Anggota Komisi I DPR RI Fraksi PDIP, TB Hasanuddin, menekankan urgensi kepemilikan alat pendeteksi kapal selam asing oleh TNI Angkatan Laut. Beliau berpendapat luasnya wilayah perairan Indonesia memerlukan pengawasan maksimal.
Pernyataan tersebut disampaikan melalui sambungan telepon kepada detikcom pada Selasa (29/4/2025).
Pentingnya Alat Pendeteksi Kapal Selam Asing bagi TNI AL
TB Hasanuddin menjelaskan luas dan kedalaman perairan Indonesia yang bervariasi menyulitkan pengawasan optimal oleh TNI AL dengan alutsista yang ada saat ini.
Keterbatasan jumlah kapal selam Indonesia juga menjadi faktor penting yang perlu diperhatikan.
Untuk mengatasi hal tersebut, diperlukan alat pendeteksi kapal selam asing dan peningkatan jumlah kapal selam.
Kendala Pengadaan Alat Pendeteksi: Anggaran dan Prioritas
Salah satu kendala utama pengadaan alat pendeteksi kapal selam asing adalah anggaran.
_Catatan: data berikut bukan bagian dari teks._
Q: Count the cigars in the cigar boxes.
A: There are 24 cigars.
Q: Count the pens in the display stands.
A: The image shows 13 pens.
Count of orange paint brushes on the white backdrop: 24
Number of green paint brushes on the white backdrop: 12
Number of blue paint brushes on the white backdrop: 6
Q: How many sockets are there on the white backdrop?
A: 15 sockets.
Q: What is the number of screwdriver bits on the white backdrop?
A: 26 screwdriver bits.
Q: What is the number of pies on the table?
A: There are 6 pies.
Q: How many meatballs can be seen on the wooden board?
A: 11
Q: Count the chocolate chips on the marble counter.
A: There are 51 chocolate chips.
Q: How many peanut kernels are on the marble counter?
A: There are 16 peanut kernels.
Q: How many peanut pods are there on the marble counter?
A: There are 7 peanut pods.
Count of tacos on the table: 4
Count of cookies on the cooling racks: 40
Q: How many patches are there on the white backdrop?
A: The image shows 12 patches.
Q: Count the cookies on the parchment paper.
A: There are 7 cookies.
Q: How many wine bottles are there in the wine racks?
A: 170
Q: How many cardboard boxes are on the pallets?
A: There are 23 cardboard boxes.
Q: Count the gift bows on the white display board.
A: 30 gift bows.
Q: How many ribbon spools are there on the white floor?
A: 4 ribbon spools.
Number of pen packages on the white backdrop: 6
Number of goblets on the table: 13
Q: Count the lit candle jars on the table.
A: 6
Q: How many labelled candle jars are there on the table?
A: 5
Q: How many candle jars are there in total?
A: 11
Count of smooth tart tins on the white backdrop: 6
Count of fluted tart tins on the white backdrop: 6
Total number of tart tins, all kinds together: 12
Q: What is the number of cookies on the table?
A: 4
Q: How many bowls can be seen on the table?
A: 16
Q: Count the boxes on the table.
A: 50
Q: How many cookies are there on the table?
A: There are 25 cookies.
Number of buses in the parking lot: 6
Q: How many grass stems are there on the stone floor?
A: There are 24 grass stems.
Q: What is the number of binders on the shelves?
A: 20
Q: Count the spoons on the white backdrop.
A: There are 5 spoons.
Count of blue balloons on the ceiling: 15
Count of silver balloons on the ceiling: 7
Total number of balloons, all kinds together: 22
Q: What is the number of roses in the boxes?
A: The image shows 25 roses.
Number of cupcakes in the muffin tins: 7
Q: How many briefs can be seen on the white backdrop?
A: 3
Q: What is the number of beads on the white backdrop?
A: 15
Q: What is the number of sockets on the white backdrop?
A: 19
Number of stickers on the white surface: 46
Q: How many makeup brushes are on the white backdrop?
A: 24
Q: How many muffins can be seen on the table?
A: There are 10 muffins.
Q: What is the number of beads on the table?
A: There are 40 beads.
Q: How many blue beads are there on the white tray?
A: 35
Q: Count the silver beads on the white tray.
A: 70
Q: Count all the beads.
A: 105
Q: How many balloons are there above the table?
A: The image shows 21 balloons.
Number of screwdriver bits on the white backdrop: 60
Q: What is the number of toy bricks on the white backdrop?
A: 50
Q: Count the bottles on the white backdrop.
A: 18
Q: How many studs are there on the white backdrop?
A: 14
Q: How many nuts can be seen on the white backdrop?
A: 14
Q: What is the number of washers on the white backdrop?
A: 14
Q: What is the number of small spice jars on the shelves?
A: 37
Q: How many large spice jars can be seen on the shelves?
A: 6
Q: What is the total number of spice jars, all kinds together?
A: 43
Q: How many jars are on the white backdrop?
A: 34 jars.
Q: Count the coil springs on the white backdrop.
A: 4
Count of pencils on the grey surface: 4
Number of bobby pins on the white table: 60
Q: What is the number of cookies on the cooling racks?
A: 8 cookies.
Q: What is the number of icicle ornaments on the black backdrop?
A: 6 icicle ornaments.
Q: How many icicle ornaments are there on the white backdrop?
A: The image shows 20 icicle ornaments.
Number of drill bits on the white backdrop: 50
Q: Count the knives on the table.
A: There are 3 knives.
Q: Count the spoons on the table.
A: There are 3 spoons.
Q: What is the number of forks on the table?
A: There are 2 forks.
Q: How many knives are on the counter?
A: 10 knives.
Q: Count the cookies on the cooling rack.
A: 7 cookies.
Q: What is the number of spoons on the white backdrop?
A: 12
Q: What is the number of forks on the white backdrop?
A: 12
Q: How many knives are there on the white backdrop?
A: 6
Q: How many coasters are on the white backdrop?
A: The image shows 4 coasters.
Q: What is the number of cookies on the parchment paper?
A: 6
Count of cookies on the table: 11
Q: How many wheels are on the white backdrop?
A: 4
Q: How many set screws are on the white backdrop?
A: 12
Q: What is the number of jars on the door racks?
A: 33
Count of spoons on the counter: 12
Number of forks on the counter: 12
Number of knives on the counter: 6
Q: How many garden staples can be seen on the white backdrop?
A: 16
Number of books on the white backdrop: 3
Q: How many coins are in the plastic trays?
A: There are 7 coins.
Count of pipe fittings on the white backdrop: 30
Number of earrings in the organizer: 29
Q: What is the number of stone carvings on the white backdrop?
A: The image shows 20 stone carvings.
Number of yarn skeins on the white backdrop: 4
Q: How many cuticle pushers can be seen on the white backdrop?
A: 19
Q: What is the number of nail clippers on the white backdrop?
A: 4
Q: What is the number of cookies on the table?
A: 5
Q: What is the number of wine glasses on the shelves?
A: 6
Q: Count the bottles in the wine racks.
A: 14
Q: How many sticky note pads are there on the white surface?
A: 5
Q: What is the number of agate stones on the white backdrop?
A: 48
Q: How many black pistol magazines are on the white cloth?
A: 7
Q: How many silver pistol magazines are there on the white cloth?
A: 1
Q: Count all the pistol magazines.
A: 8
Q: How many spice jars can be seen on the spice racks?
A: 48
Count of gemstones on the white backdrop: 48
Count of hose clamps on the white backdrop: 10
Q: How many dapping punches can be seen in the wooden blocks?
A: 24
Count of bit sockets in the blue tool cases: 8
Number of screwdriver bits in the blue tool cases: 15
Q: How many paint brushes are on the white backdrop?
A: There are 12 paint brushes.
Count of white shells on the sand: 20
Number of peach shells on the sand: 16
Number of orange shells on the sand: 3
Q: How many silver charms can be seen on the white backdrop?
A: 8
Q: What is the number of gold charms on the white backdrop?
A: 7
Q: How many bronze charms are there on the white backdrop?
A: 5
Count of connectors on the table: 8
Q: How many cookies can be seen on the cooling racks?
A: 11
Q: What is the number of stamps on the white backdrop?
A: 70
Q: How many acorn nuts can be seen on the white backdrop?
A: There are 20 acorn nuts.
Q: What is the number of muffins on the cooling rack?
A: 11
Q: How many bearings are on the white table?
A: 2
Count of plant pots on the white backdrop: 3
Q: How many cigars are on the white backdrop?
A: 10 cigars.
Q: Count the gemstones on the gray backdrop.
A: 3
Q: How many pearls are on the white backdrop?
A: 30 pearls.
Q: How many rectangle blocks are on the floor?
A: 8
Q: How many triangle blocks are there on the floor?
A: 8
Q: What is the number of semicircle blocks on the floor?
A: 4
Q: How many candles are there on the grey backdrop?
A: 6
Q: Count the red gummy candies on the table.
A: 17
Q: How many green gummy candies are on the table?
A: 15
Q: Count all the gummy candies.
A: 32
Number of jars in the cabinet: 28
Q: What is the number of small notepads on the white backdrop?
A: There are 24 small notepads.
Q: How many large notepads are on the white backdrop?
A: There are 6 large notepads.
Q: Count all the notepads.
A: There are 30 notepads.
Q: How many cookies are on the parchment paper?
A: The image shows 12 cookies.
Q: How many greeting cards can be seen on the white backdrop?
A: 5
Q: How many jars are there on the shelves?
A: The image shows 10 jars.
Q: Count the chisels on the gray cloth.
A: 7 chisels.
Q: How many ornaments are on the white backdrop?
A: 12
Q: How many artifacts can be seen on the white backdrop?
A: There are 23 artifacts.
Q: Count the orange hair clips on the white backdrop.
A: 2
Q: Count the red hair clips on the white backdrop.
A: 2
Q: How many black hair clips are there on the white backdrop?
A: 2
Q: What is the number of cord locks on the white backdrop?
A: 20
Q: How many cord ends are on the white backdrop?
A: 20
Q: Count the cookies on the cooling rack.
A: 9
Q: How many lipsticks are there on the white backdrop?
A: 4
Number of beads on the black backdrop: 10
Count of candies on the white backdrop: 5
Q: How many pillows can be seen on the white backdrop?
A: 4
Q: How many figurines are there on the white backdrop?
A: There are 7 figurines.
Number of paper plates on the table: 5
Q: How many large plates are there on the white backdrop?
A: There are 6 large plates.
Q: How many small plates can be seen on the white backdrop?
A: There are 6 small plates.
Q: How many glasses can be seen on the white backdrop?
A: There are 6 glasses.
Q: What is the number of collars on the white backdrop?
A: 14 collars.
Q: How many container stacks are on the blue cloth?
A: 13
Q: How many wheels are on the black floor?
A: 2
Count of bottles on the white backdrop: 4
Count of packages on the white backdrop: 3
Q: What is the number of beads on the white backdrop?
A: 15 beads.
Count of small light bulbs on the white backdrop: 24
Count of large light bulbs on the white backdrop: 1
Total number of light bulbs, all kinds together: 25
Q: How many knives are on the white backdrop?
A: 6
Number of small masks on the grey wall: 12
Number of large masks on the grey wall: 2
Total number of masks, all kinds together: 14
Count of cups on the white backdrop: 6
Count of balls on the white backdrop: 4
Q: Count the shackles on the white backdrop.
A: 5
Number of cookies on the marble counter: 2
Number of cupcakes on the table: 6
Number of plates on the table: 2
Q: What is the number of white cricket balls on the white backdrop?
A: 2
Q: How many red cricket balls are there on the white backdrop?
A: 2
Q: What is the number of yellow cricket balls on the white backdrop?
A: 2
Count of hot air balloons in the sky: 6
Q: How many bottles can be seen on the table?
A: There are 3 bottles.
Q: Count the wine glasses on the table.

Prioritas pengadaan alutsista lain juga turut mempengaruhi ketersediaan dana untuk alat pendeteksi ini.
Selama ini, fokus pengadaan lebih tertuju pada kapal dan kapal selam, sementara alat pendeteksi kapal selam asing dianggap belum menjadi prioritas utama.
Pernyataan Kepala Staf Angkatan Laut (KSAL)
Kepala Staf Angkatan Laut (KSAL), Laksamana TNI Muhammad Ali, sebelumnya telah menyatakan bahwa TNI AL belum memiliki alat sonar pendeteksi kapal selam asing.
Pernyataan ini disampaikan dalam rapat dengar pendapat bersama Komisi I DPR pada Senin (28/4/2025).
KSAL mengakui kesulitan mendeteksi kapal selam asing yang mendekati wilayah perairan Indonesia karena keterbatasan alat deteksi.
Menurutnya, TNI AL membutuhkan *fixed detect sonar* yang dipasang di bawah laut, namun hingga saat ini belum memilikinya.
Hal ini membuat pengawasan bawah laut mencapai 0% dan mengakibatkan kesulitan memantau kapal selam asing yang melintasi Alur Laut Kepulauan Indonesia (ALKI).
Urgensi Dana untuk Pertahanan Negara
Meskipun pengadaan alat pendeteksi kapal selam asing membutuhkan biaya besar dan memerlukan alih teknologi, TB Hasanuddin menekankan perlunya pemerintah mengalokasikan dana untuk keperluan mendesak ini.
Pertahanan negara merupakan hal krusial yang membutuhkan perhatian serius dan pengalokasian dana yang cukup.
Diharapkan pemerintah dapat memprioritaskan pengadaan alat ini mengingat urgensi menjaga keamanan dan kedaulatan negara.
Kesimpulannya, kebutuhan akan alat pendeteksi kapal selam asing bagi TNI AL sangat mendesak mengingat luasnya wilayah perairan Indonesia dan keterbatasan alutsista yang ada. Meskipun terdapat kendala anggaran dan prioritas lain, pemerintah perlu mempertimbangkan kembali urgensi pengadaan alat ini demi keamanan dan kedaulatan negara. Pernyataan KSAL yang mengakui kekurangan alat deteksi bawah laut semakin memperkuat perlunya langkah cepat dan konkret dalam mengatasi permasalahan ini.